Ainda ontem, foi assinado o Acordo para a Assistência Administrativa Mútua em Matéria Tributária entre An-gola e Portugal. 
Este acordo visa estabelecer as bases para a assistência administrativa mútua em matéria fiscal e para a cooperação no âmbito da introdução do IVA  em An-gola, já no quadro do Orçamento Geral do Estado para o próximo ano. 
O documento permitirá ainda controlos fiscais si-multâneos, assistência de cobranças de créditos, trocas de informação com protecção dos dados pessoais e cooperação em matéria fiscal (intercâmbios entre autoridades tributárias dos dois países). Foi ainda assinado o Quarto Aditamento à Convenção relativa à Cobertura de Riscos de Crédito à Exportação de Bens e Serviços de origem portuguesa para Angola. Este aditamento permitirá agilizar a utilização da linha de garantia bem como a simplificação dos procedimentos a adoptar e o aumento do limite da cobertura de riscos de crédito da Convenção para os 1.500 milhões de euros. 

Transportes
O Acordo sobre Transporte Aéreo entre Portugal e Angola foi assinado por Ricardo de Abreu, ministro dos Transportes de Angola, e Augusto Santos Silva, ministro dos Negócios Estrangeiros luso. 
O acordo estabelece as bases jurídicas para a exploração de rotas aéreas entre Portugal e Luanda, conferindo o devido enquadramento a estas rotas de particular relevância comercial e às companhias que nela operam.  
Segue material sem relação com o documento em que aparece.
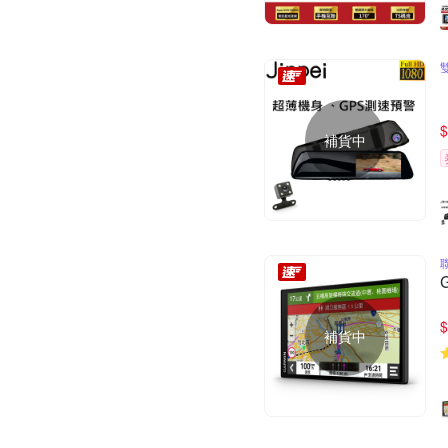
$
補貨中
$
補貨中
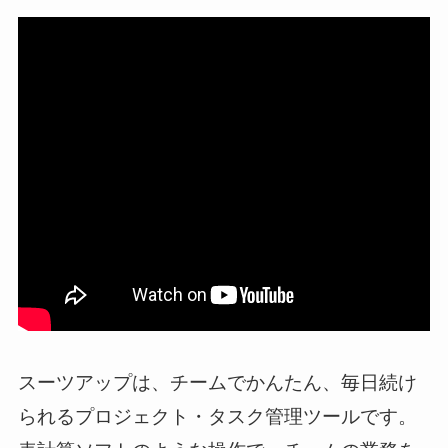
スーツアップは、チームでかんたん、毎日続け
られるプロジェクト・タスク管理ツールです。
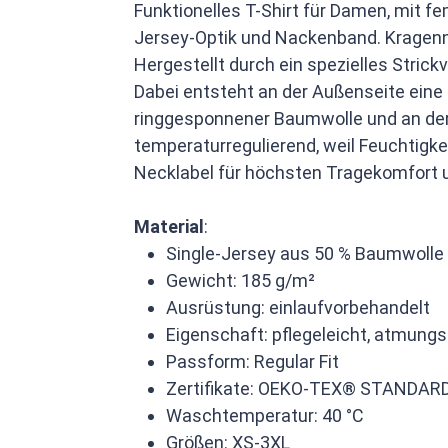
Funktionelles T-Shirt für Damen, mit 
Jersey-Optik und Nackenband. Kragenn
Hergestellt durch ein spezielles Stric
Dabei entsteht an der Außenseite eine
ringgesponnener Baumwolle und an der 
temperaturregulierend, weil Feuchtigke
Necklabel für höchsten Tragekomfort u
Material
:
Single-Jersey aus 50 % Baumwolle 
Gewicht: 185 g/m²
Ausrüstung: einlaufvorbehandelt
Eigenschaft: pflegeleicht, atmungs
Passform: Regular Fit
Zertifikate: OEKO-TEX® STANDAR
Waschtemperatur: 40 °C
Größen: XS-3XL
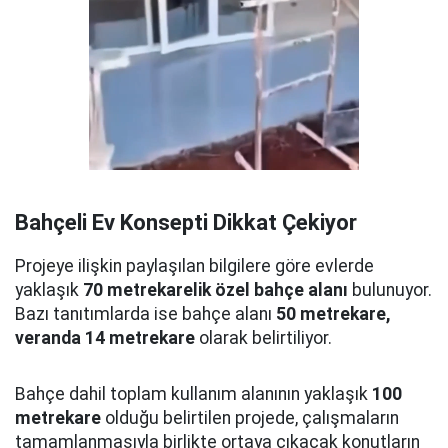
Bahçeli Ev Konsepti Dikkat Çekiyor
Projeye ilişkin paylaşılan bilgilere göre evlerde
yaklaşık
70 metrekarelik özel bahçe alanı
bulunuyor.
Bazı tanıtımlarda ise bahçe alanı
50 metrekare,
veranda 14 metrekare
olarak belirtiliyor.
Bahçe dahil toplam kullanım alanının yaklaşık
100
metrekare
olduğu belirtilen projede, çalışmaların
tamamlanmasıyla birlikte ortaya çıkacak konutların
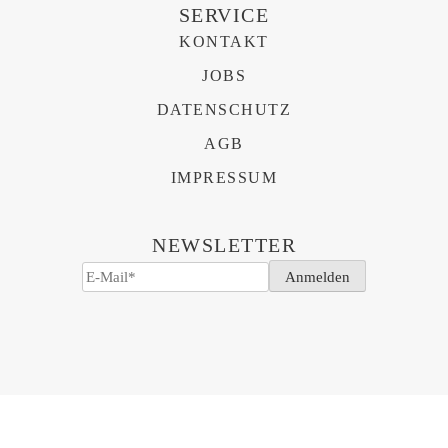
SERVICE
KONTAKT
JOBS
DATENSCHUTZ
AGB
IMPRESSUM
NEWSLETTER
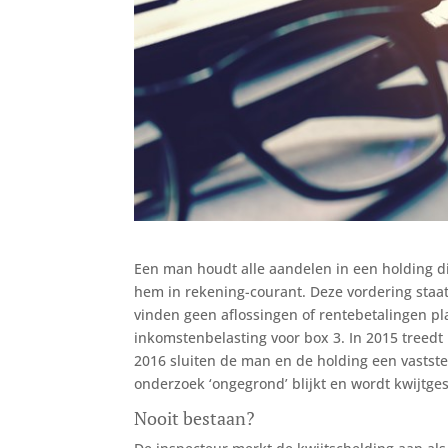
Een man houdt alle aandelen in een holding di
hem in rekening-courant. Deze vordering staat 
vinden geen aflossingen of rentebetalingen pla
inkomstenbelasting voor box 3. In 2015 treedt 
2016 sluiten de man en de holding een vastst
onderzoek ‘ongegrond’ blijkt en wordt kwijtg
Nooit bestaan?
Angola e Portugal assinaram também o Memorando de Entendimento entre a Unidade de Gestão da Dívida de Angola e Agência de Gestão da Tesouraria e da Divindade Pública de Portugal. O mesmo permitirá a Angola poder dispor de colaboração técnica no domínio da gestão financeira em particular no que respeita à contracção de financiamento público e a sua gestão. 
O Protocolo de Cooperação entre o Ministério da Construção e Obras Públicas de Angola e o Ministério do Planeamento e das Infra-estruturas de Portugal no domínio da Construção e Obras Públicas também foi assinado. 
Foi assinado igualmente o Protocolo de Cooperação entre o Ministério da Agricultura, Floresta e Desenvolvimento Rural de Portu-
gal e o Ministério da Agricultura de Angola, que aprova o Plano de Acção para 2019-2021. O documento define os termos do Plano de Acção do sector.